Auch am Sonnabend ist es dann kaum auszuhalten in der Hitze. Das wirkt sich erneut auf die Besucherzahlen aus. Die wenigen Leute, die am Nachmittag kommen, sind einzelne Dorfbewohner und Metalfans, die am Freitag ihr Nachtlager in der Nähe aufgeschlagen haben. Nicht nur die Senioren, die ansonsten gerne den Spielmannszügen lauschen, bleiben lieber zuhause. Der 81-jährige Karl-Heinz Kuhr, der selbst früher als Schlagzeuger in einer Band namens „Teddys“ gespielt hat, sieht es hingegen als Pflicht an, zum Festival zu kommen. Das kostenlose Angebot und den großen Aufwand der Veranstalter möchte er würdigen. „Auch gestern haben wir uns die Nacht um die Ohren geschlagen“, lacht er. Hilma und Charlie Kröger haben sogar extra ihren Urlaub in Ostfriesland unterbrochen, um sich hier mit ihrer Freundin Bine Elsanowski zu treffen. „Wir sind alle noch fit. Zuhause sitzen ist doch langweilig“, sagt der 63-Jährige. „Unsere Männer sind alle zu einem Männerwochenende unterwegs“, erzählt Urte Kraus, die sich nun ihrerseits auf den Abend mit ihren Freundinnen aus Lürschau freut. Sönke Hansen aus Hollingstedt nutzt die Gelegenheit, sich gemeinsam mit Andrea Rathje und Jörn Rüther bei einem kühlen Bier die Bands anzuhören. „Wir haben Spaß und die Leute hier sind gut drauf“, sagt er. Und während die ersten Bands kaum Zuschauer haben, bleiben die Musiker selbst gelassen. „Wir kommen trotzdem gerne wieder“ sagt Jörg Bernkopf von „Celidh Project“.

Gegen Abend füllt sich das Festivalgelände schließlich doch noch – und auch die Stimmung vor der Bühne wird deutlich besser.

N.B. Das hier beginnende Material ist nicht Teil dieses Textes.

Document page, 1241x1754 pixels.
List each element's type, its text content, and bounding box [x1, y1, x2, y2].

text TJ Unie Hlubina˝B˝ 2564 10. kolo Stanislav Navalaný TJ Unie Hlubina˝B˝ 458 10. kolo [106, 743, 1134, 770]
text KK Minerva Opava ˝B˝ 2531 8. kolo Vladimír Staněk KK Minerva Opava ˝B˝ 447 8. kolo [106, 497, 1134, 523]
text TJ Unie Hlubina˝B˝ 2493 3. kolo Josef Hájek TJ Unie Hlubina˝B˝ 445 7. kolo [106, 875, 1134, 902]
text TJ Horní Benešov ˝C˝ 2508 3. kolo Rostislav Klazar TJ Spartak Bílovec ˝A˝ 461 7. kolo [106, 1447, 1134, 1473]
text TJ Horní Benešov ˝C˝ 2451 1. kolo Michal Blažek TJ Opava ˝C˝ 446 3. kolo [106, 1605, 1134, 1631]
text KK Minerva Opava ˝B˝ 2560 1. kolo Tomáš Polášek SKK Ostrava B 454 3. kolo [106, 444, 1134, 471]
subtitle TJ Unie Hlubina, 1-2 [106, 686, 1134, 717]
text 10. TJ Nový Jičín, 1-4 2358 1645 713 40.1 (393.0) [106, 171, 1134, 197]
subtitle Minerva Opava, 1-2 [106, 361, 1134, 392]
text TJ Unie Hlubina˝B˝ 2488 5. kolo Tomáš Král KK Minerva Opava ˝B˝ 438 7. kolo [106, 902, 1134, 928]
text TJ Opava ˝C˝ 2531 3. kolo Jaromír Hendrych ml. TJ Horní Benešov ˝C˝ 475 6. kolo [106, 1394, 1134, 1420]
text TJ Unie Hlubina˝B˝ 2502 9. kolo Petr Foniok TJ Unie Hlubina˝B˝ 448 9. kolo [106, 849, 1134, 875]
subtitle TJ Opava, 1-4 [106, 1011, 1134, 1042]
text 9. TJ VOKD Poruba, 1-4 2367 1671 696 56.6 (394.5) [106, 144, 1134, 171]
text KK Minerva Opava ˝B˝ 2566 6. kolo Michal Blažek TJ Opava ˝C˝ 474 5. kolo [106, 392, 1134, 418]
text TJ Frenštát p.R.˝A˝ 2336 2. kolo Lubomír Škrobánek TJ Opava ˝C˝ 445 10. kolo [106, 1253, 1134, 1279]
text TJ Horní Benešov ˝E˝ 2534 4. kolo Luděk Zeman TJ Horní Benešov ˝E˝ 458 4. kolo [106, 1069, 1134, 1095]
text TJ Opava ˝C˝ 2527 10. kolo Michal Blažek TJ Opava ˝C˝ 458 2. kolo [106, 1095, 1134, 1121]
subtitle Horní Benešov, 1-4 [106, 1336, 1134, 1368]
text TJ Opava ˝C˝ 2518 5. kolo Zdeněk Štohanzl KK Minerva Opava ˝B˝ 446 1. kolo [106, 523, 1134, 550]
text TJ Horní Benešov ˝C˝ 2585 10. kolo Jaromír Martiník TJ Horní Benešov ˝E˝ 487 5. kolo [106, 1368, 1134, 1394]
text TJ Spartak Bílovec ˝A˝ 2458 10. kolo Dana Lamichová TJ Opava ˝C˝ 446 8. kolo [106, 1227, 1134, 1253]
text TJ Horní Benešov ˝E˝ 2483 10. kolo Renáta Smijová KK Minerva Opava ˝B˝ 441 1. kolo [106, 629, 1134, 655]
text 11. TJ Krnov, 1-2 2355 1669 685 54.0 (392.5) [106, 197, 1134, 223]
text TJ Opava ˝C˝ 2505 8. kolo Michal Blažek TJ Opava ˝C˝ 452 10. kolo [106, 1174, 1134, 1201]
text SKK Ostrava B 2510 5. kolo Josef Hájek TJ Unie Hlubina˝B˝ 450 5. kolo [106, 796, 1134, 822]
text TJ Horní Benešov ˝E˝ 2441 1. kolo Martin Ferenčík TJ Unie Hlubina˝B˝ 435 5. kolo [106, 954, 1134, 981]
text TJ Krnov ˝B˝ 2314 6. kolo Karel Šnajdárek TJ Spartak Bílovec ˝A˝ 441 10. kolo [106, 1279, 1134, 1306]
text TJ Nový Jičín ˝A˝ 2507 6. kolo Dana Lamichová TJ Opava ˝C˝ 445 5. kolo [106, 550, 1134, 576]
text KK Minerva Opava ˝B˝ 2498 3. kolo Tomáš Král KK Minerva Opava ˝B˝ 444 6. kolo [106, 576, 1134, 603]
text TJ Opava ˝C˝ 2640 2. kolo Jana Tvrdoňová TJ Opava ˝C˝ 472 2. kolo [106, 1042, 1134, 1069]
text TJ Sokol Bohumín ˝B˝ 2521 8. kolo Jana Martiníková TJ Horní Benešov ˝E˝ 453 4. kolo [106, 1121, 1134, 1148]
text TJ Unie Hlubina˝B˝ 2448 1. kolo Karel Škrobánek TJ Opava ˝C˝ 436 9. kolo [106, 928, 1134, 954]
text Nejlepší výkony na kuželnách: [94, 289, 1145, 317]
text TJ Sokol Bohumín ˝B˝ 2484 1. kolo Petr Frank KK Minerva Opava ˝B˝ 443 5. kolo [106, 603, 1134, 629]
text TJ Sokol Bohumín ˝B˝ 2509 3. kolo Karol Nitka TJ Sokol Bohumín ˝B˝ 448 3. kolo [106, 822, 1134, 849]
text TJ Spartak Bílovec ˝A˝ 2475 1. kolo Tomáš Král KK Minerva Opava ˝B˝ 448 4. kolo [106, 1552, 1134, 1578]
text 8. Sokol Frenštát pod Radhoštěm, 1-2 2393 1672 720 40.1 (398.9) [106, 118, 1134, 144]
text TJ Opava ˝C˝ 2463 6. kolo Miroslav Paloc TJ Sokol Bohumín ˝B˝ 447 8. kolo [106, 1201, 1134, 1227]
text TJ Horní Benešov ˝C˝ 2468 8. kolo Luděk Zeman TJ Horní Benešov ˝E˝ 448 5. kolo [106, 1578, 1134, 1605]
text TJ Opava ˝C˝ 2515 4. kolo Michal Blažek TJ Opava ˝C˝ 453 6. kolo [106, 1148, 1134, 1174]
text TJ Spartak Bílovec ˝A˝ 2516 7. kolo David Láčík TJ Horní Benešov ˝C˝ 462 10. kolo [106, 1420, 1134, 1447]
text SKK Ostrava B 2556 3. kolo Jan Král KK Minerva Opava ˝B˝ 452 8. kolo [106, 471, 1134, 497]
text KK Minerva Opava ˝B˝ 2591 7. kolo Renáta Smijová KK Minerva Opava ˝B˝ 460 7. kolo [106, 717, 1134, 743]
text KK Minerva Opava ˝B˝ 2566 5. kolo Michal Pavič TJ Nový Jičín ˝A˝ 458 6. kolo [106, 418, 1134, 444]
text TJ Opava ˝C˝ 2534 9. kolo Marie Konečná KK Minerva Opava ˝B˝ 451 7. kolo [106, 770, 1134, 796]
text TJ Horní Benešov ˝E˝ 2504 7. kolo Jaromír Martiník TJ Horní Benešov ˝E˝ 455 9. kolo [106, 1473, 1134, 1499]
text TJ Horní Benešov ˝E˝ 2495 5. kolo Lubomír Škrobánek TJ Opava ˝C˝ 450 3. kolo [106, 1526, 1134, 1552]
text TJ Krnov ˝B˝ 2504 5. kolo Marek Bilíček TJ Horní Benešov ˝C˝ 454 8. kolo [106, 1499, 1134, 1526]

Ein kurzer Regenschauer ist dabei eine willkommene Abkühlung. Spätestens mit dem Start von „Kompliment“, den Local Heroes aus Hüsby, gibt es kein Halten mehr. Peter Quante und Dietmar Dollase vom Organisationsteam sind zufrieden. Rund 4000 Besucher, so schätzen sie, seien an beiden Tagen auf dem Festival-Gelände gewesen. Dollase schließt eine Wiederholung 2017 nicht aus. Dann wolle man aber eine Konzeptänderung andenken, um von Beginn an die Zuschauer besser ansprechen zu können.